TASK REQUIREMENTS:
Exactly as written, output the lines below starting from the first and ending with the line that contains "#### Getters"; omit pictures.

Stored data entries
= = = =
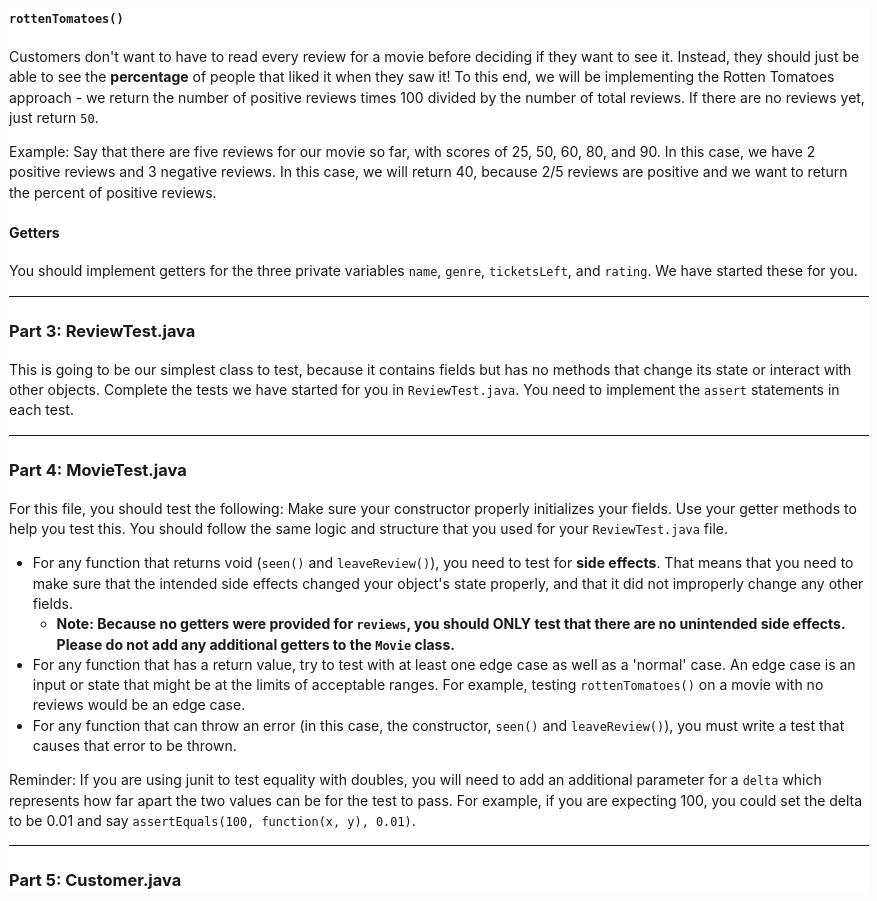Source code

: #### `rottenTomatoes()`

Customers don't want to have to read every review for a movie before deciding if they want to see it. Instead, they should just be able to see the **percentage** of people that liked it when they saw it! To this end, we will be implementing the Rotten Tomatoes approach - we return the number of positive reviews times 100 divided by the number of total reviews. If there are no reviews yet, just return `50`.

Example: Say that there are five reviews for our movie so far, with scores of 25, 50, 60, 80, and 90. In this case, we have 2 positive reviews and 3 negative reviews. In this case, we will return 40, because 2/5 reviews are positive and we want to return the percent of positive reviews.

#### Getters

You should implement getters for the three private variables `name`, `genre`, `ticketsLeft`, and `rating`. We have started these for you.

___

### Part 3: ReviewTest.java

This is going to be our simplest class to test, because it contains fields but has no methods that change its state or interact with other objects. Complete the tests we have started for you in `ReviewTest.java`. You need to implement the `assert` statements in each test.

___

### Part 4: MovieTest.java

For this file, you should test the following:
Make sure your constructor properly initializes your fields. Use your getter methods to help you test this. You should follow the same logic and structure that you used for your `ReviewTest.java` file.

- For any function that returns void (`seen()` and `leaveReview()`), you need to test for **side effects**. That means that you need to make sure that the intended side effects changed your object's state properly, and that it did not improperly change any other fields.
  - **Note: Because no getters were provided for `reviews`, you should ONLY test that there are no unintended side effects. Please do not add any additional getters to the `Movie` class.**
- For any function that has a return value, try to test with at least one edge case as well as a 'normal' case. An edge case is an input or state that might be at the limits of acceptable ranges. For example, testing `rottenTomatoes()` on a movie with no reviews would be an edge case.
- For any function that can throw an error (in this case, the constructor, `seen()` and `leaveReview()`), you must write a test that causes that error to be thrown.

Reminder: If you are using junit to test equality with doubles, you will need to add an additional parameter for a `delta` which represents how far apart the two values can be for the test to pass. For example, if you are expecting 100, you could set the delta to be 0.01 and say `assertEquals(100, function(x, y), 0.01)`.

___

### Part 5: Customer.java
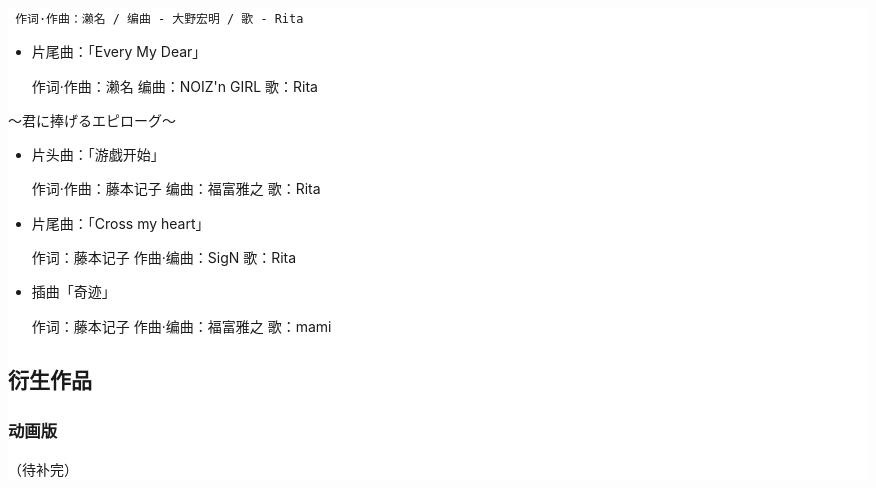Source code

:      作词·作曲：濑名 / 编曲 - 大野宏明 / 歌 - Rita 

  * 片尾曲：「Every My Dear」 

     作词·作曲：濑名 
     编曲：NOIZ'n GIRL 
     歌：Rita 

～君に捧げるエピローグ～

  * 片头曲：「游戯开始」 

     作词·作曲：藤本记子 
     编曲：福富雅之 
     歌：Rita 

  * 片尾曲：「Cross my heart」 

     作词：藤本记子 
     作曲·编曲：SigN 
     歌：Rita 

  * 插曲「奇迹」 

     作词：藤本记子 
     作曲·编曲：福富雅之 
     歌：mami 

##  衍生作品

###  动画版

（待补完）
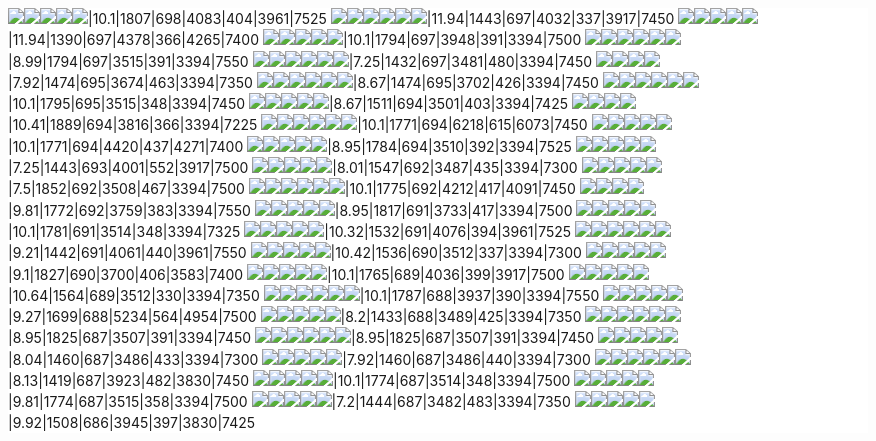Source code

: ![](/item/3033.png)![](/item/3814.png)![](/item/1001.png)![](/item/1055.png)![](/item/1037.png)|10.1|1807|698|4083|404|3961|7525
![](/item/3095.png)![](/item/6035.png)![](/item/1001.png)![](/item/1055.png)![](/item/1036.png)![](/item/1036.png)|11.94|1443|697|4032|337|3917|7450
![](/item/3095.png)![](/item/3748.png)![](/item/1001.png)![](/item/1055.png)![](/item/1036.png)|11.94|1390|697|4378|366|4265|7400
![](/item/3072.png)![](/item/6694.png)![](/item/1001.png)![](/item/1055.png)![](/item/1036.png)|10.1|1794|697|3948|391|3394|7500
![](/item/3508.png)![](/item/6694.png)![](/item/1001.png)![](/item/1055.png)![](/item/1036.png)![](/item/1036.png)|8.99|1794|697|3515|391|3394|7550
![](/item/6672.png)![](/item/3139.png)![](/item/1001.png)![](/item/1055.png)![](/item/1036.png)![](/item/1036.png)|7.25|1432|697|3481|480|3394|7450
![](/item/3074.png)![](/item/3091.png)![](/item/1001.png)![](/item/1055.png)|7.92|1474|695|3674|463|3394|7350
![](/item/3156.png)![](/item/3091.png)![](/item/1001.png)![](/item/1055.png)![](/item/1036.png)![](/item/1036.png)|8.67|1474|695|3702|426|3394|7450
![](/item/3031.png)![](/item/6695.png)![](/item/1001.png)![](/item/1055.png)![](/item/1036.png)![](/item/1036.png)|10.1|1795|695|3515|348|3394|7450
![](/item/3036.png)![](/item/3085.png)![](/item/1001.png)![](/item/1055.png)![](/item/1037.png)|8.67|1511|694|3501|403|3394|7425
![](/item/3142.png)![](/item/3156.png)![](/item/1055.png)![](/item/1037.png)|10.41|1889|694|3816|366|3394|7225
![](/item/3036.png)![](/item/3026.png)![](/item/1001.png)![](/item/1055.png)![](/item/1036.png)![](/item/1036.png)|10.1|1771|694|6218|615|6073|7450
![](/item/3036.png)![](/item/6333.png)![](/item/1001.png)![](/item/1055.png)![](/item/1036.png)|10.1|1771|694|4420|437|4271|7400
![](/item/6676.png)![](/item/3508.png)![](/item/1001.png)![](/item/1055.png)![](/item/1037.png)|8.95|1784|694|3510|392|3394|7525
![](/item/6672.png)![](/item/3161.png)![](/item/1001.png)![](/item/1055.png)![](/item/1036.png)|7.25|1443|693|4001|552|3917|7500
![](/item/3036.png)![](/item/3115.png)![](/item/1001.png)![](/item/1055.png)![](/item/1036.png)|8.01|1547|692|3487|435|3394|7300
![](/item/6676.png)![](/item/6675.png)![](/item/1001.png)![](/item/1055.png)![](/item/1036.png)|7.5|1852|692|3508|467|3394|7500
![](/item/3036.png)![](/item/3181.png)![](/item/1001.png)![](/item/1055.png)![](/item/1036.png)![](/item/1036.png)|10.1|1775|692|4212|417|4091|7450
![](/item/3031.png)![](/item/3074.png)![](/item/1001.png)![](/item/1055.png)|9.81|1772|692|3759|383|3394|7550
![](/item/6676.png)![](/item/3074.png)![](/item/1001.png)![](/item/1055.png)![](/item/1036.png)|8.95|1817|691|3733|417|3394|7500
![](/item/3031.png)![](/item/3179.png)![](/item/1001.png)![](/item/1055.png)![](/item/1037.png)|10.1|1781|691|3514|348|3394|7325
![](/item/3087.png)![](/item/3814.png)![](/item/1001.png)![](/item/1055.png)![](/item/1037.png)|10.32|1532|691|4076|394|3961|7525
![](/item/3124.png)![](/item/3814.png)![](/item/1001.png)![](/item/1055.png)![](/item/1036.png)![](/item/1036.png)|9.21|1442|691|4061|440|3961|7550
![](/item/3094.png)![](/item/6694.png)![](/item/1001.png)![](/item/1055.png)![](/item/1036.png)|10.42|1536|690|3512|337|3394|7300
![](/item/6692.png)![](/item/6694.png)![](/item/1001.png)![](/item/1055.png)![](/item/1036.png)|9.1|1827|690|3700|406|3583|7400
![](/item/3036.png)![](/item/3161.png)![](/item/1001.png)![](/item/1055.png)![](/item/1036.png)|10.1|1765|689|4036|399|3917|7500
![](/item/3179.png)![](/item/3094.png)![](/item/1001.png)![](/item/1055.png)![](/item/1038.png)|10.64|1564|689|3512|330|3394|7350
![](/item/3004.png)![](/item/3072.png)![](/item/1001.png)![](/item/1055.png)![](/item/1036.png)![](/item/1036.png)|10.1|1787|688|3937|390|3394|7550
![](/item/3031.png)![](/item/6673.png)![](/item/1001.png)![](/item/1055.png)![](/item/1036.png)|9.27|1699|688|5234|564|4954|7500
![](/item/3124.png)![](/item/3006.png)![](/item/1055.png)![](/item/1038.png)![](/item/1038.png)|8.2|1433|688|3489|425|3394|7350
![](/item/6676.png)![](/item/6693.png)![](/item/1001.png)![](/item/1055.png)![](/item/1036.png)![](/item/1036.png)|8.95|1825|687|3507|391|3394|7450
![](/item/6676.png)![](/item/6696.png)![](/item/1001.png)![](/item/1055.png)![](/item/1036.png)![](/item/1036.png)|8.95|1825|687|3507|391|3394|7450
![](/item/6693.png)![](/item/3091.png)![](/item/1001.png)![](/item/1055.png)![](/item/1036.png)|8.04|1460|687|3486|433|3394|7300
![](/item/6696.png)![](/item/3091.png)![](/item/1001.png)![](/item/1055.png)![](/item/1036.png)|7.92|1460|687|3486|440|3394|7300
![](/item/3124.png)![](/item/6609.png)![](/item/1001.png)![](/item/1055.png)![](/item/1036.png)![](/item/1036.png)|8.13|1419|687|3923|482|3830|7450
![](/item/3031.png)![](/item/6693.png)![](/item/1001.png)![](/item/1055.png)![](/item/1036.png)|10.1|1774|687|3514|348|3394|7500
![](/item/3031.png)![](/item/6696.png)![](/item/1001.png)![](/item/1055.png)![](/item/1036.png)|9.81|1774|687|3515|358|3394|7500
![](/item/3006.png)![](/item/3091.png)![](/item/1055.png)![](/item/1038.png)![](/item/1038.png)|7.2|1444|687|3482|483|3394|7350
![](/item/3087.png)![](/item/6609.png)![](/item/1001.png)![](/item/1055.png)![](/item/1037.png)|9.92|1508|686|3945|397|3830|7425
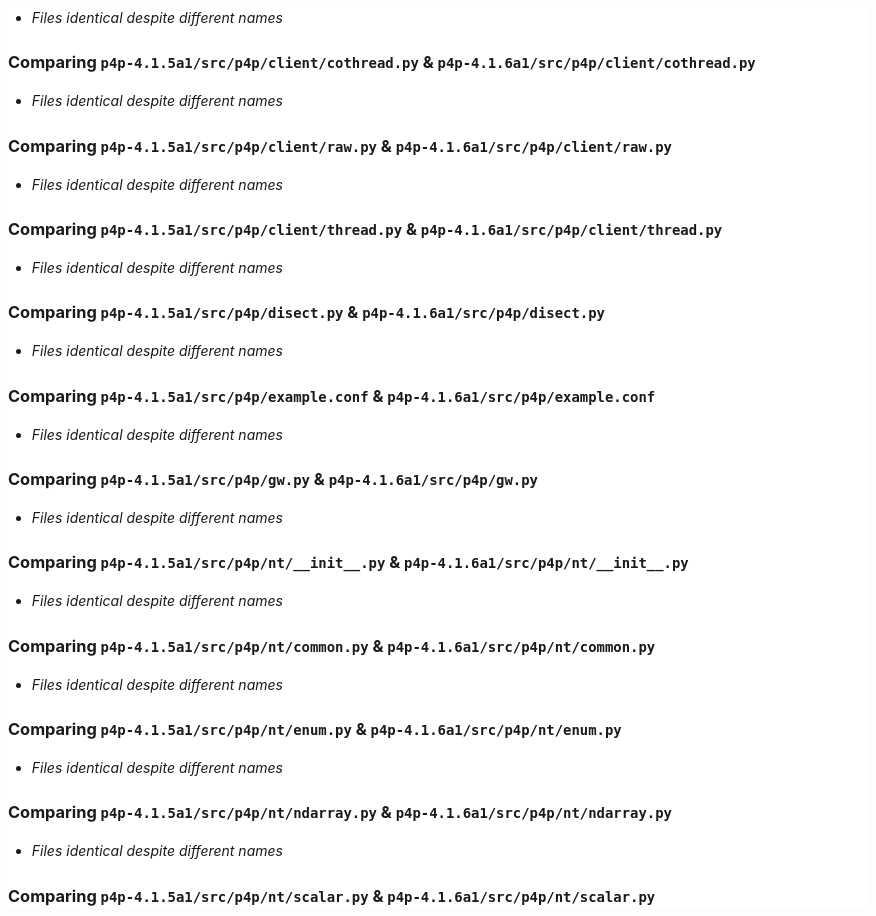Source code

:  * *Files identical despite different names*

### Comparing `p4p-4.1.5a1/src/p4p/client/cothread.py` & `p4p-4.1.6a1/src/p4p/client/cothread.py`

 * *Files identical despite different names*

### Comparing `p4p-4.1.5a1/src/p4p/client/raw.py` & `p4p-4.1.6a1/src/p4p/client/raw.py`

 * *Files identical despite different names*

### Comparing `p4p-4.1.5a1/src/p4p/client/thread.py` & `p4p-4.1.6a1/src/p4p/client/thread.py`

 * *Files identical despite different names*

### Comparing `p4p-4.1.5a1/src/p4p/disect.py` & `p4p-4.1.6a1/src/p4p/disect.py`

 * *Files identical despite different names*

### Comparing `p4p-4.1.5a1/src/p4p/example.conf` & `p4p-4.1.6a1/src/p4p/example.conf`

 * *Files identical despite different names*

### Comparing `p4p-4.1.5a1/src/p4p/gw.py` & `p4p-4.1.6a1/src/p4p/gw.py`

 * *Files identical despite different names*

### Comparing `p4p-4.1.5a1/src/p4p/nt/__init__.py` & `p4p-4.1.6a1/src/p4p/nt/__init__.py`

 * *Files identical despite different names*

### Comparing `p4p-4.1.5a1/src/p4p/nt/common.py` & `p4p-4.1.6a1/src/p4p/nt/common.py`

 * *Files identical despite different names*

### Comparing `p4p-4.1.5a1/src/p4p/nt/enum.py` & `p4p-4.1.6a1/src/p4p/nt/enum.py`

 * *Files identical despite different names*

### Comparing `p4p-4.1.5a1/src/p4p/nt/ndarray.py` & `p4p-4.1.6a1/src/p4p/nt/ndarray.py`

 * *Files identical despite different names*

### Comparing `p4p-4.1.5a1/src/p4p/nt/scalar.py` & `p4p-4.1.6a1/src/p4p/nt/scalar.py`
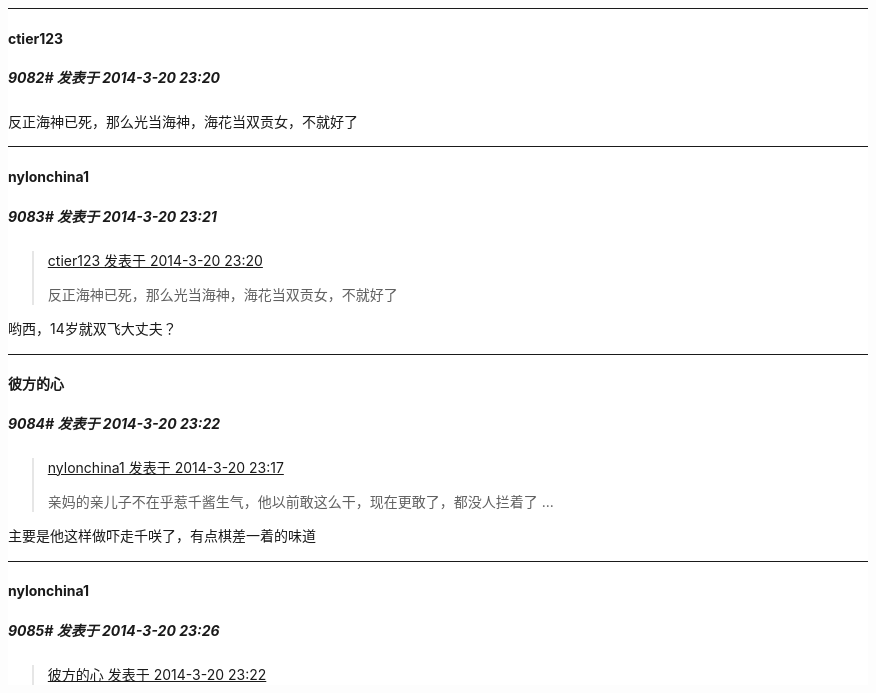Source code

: 





-----

####  ctier123  
##### 9082#       发表于 2014-3-20 23:20




反正海神已死，那么光当海神，海花当双贡女，不就好了







-----

####  nylonchina1  
##### 9083#       发表于 2014-3-20 23:21



<blockquote><a href="httphttps://bbs.saraba1st.com/2b/forum.php?mod=redirect&amp;goto=findpost&amp;pid=24840467&amp;ptid=927657" target="_blank">ctier123 发表于 2014-3-20 23:20</a>

反正海神已死，那么光当海神，海花当双贡女，不就好了</blockquote>
哟西，14岁就双飞大丈夫？







-----

####  彼方的心  
##### 9084#       发表于 2014-3-20 23:22



<blockquote><a href="httphttps://bbs.saraba1st.com/2b/forum.php?mod=redirect&amp;goto=findpost&amp;pid=24840437&amp;ptid=927657" target="_blank">nylonchina1 发表于 2014-3-20 23:17</a>

亲妈的亲儿子不在乎惹千酱生气，他以前敢这么干，现在更敢了，都没人拦着了 ...</blockquote>
主要是他这样做吓走千咲了，有点棋差一着的味道







-----

####  nylonchina1  
##### 9085#       发表于 2014-3-20 23:26



<blockquote><a href="httphttps://bbs.saraba1st.com/2b/forum.php?mod=redirect&amp;goto=findpost&amp;pid=24840489&amp;ptid=927657" target="_blank">彼方的心 发表于 2014-3-20 23:22</a>
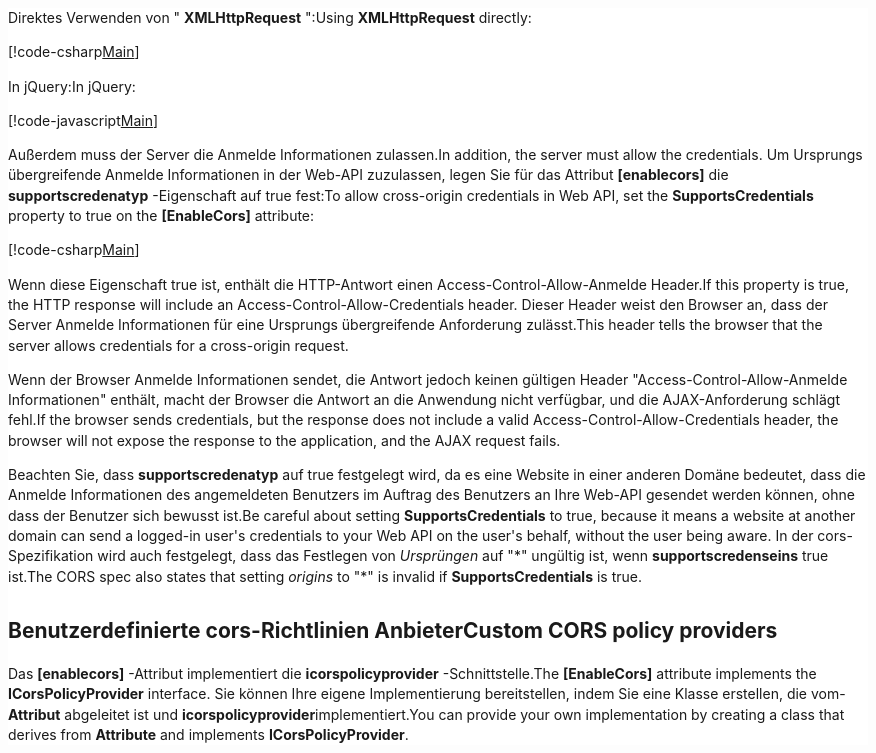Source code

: <span data-ttu-id="7a1ca-268">Direktes Verwenden von " **XMLHttpRequest** ":</span><span class="sxs-lookup"><span data-stu-id="7a1ca-268">Using **XMLHttpRequest** directly:</span></span>

[!code-csharp[Main](enabling-cross-origin-requests-in-web-api/samples/sample18.cs)]

<span data-ttu-id="7a1ca-269">In jQuery:</span><span class="sxs-lookup"><span data-stu-id="7a1ca-269">In jQuery:</span></span>

[!code-javascript[Main](enabling-cross-origin-requests-in-web-api/samples/sample19.js)]

<span data-ttu-id="7a1ca-270">Außerdem muss der Server die Anmelde Informationen zulassen.</span><span class="sxs-lookup"><span data-stu-id="7a1ca-270">In addition, the server must allow the credentials.</span></span> <span data-ttu-id="7a1ca-271">Um Ursprungs übergreifende Anmelde Informationen in der Web-API zuzulassen, legen Sie für das Attribut **[enablecors]** die **supportscredenatyp** -Eigenschaft auf true fest:</span><span class="sxs-lookup"><span data-stu-id="7a1ca-271">To allow cross-origin credentials in Web API, set the **SupportsCredentials** property to true on the **[EnableCors]** attribute:</span></span>

[!code-csharp[Main](enabling-cross-origin-requests-in-web-api/samples/sample20.cs)]

<span data-ttu-id="7a1ca-272">Wenn diese Eigenschaft true ist, enthält die HTTP-Antwort einen Access-Control-Allow-Anmelde Header.</span><span class="sxs-lookup"><span data-stu-id="7a1ca-272">If this property is true, the HTTP response will include an Access-Control-Allow-Credentials header.</span></span> <span data-ttu-id="7a1ca-273">Dieser Header weist den Browser an, dass der Server Anmelde Informationen für eine Ursprungs übergreifende Anforderung zulässt.</span><span class="sxs-lookup"><span data-stu-id="7a1ca-273">This header tells the browser that the server allows credentials for a cross-origin request.</span></span>

<span data-ttu-id="7a1ca-274">Wenn der Browser Anmelde Informationen sendet, die Antwort jedoch keinen gültigen Header "Access-Control-Allow-Anmelde Informationen" enthält, macht der Browser die Antwort an die Anwendung nicht verfügbar, und die AJAX-Anforderung schlägt fehl.</span><span class="sxs-lookup"><span data-stu-id="7a1ca-274">If the browser sends credentials, but the response does not include a valid Access-Control-Allow-Credentials header, the browser will not expose the response to the application, and the AJAX request fails.</span></span>

<span data-ttu-id="7a1ca-275">Beachten Sie, dass **supportscredenatyp** auf true festgelegt wird, da es eine Website in einer anderen Domäne bedeutet, dass die Anmelde Informationen des angemeldeten Benutzers im Auftrag des Benutzers an Ihre Web-API gesendet werden können, ohne dass der Benutzer sich bewusst ist.</span><span class="sxs-lookup"><span data-stu-id="7a1ca-275">Be careful about setting **SupportsCredentials** to true, because it means a website at another domain can send a logged-in user's credentials to your Web API on the user's behalf, without the user being aware.</span></span> <span data-ttu-id="7a1ca-276">In der cors-Spezifikation wird auch festgelegt, dass das Festlegen von *Ursprüngen* auf &quot;\*&quot; ungültig ist, wenn **supportscredenseins** true ist.</span><span class="sxs-lookup"><span data-stu-id="7a1ca-276">The CORS spec also states that setting *origins* to &quot;\*&quot; is invalid if **SupportsCredentials** is true.</span></span>

## <a name="custom-cors-policy-providers"></a><span data-ttu-id="7a1ca-277">Benutzerdefinierte cors-Richtlinien Anbieter</span><span class="sxs-lookup"><span data-stu-id="7a1ca-277">Custom CORS policy providers</span></span>

<span data-ttu-id="7a1ca-278">Das **[enablecors]** -Attribut implementiert die **icorspolicyprovider** -Schnittstelle.</span><span class="sxs-lookup"><span data-stu-id="7a1ca-278">The **[EnableCors]** attribute implements the **ICorsPolicyProvider** interface.</span></span> <span data-ttu-id="7a1ca-279">Sie können Ihre eigene Implementierung bereitstellen, indem Sie eine Klasse erstellen, die vom- **Attribut** abgeleitet ist und **icorspolicyprovider**implementiert.</span><span class="sxs-lookup"><span data-stu-id="7a1ca-279">You can provide your own implementation by creating a class that derives from **Attribute** and implements **ICorsPolicyProvider**.</span></span>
= = = =
TASK SOLUTION:
Source code

: #### `rottenTomatoes()`

Customers don't want to have to read every review for a movie before deciding if they want to see it. Instead, they should just be able to see the **percentage** of people that liked it when they saw it! To this end, we will be implementing the Rotten Tomatoes approach - we return the number of positive reviews times 100 divided by the number of total reviews. If there are no reviews yet, just return `50`.

Example: Say that there are five reviews for our movie so far, with scores of 25, 50, 60, 80, and 90. In this case, we have 2 positive reviews and 3 negative reviews. In this case, we will return 40, because 2/5 reviews are positive and we want to return the percent of positive reviews.

#### Getters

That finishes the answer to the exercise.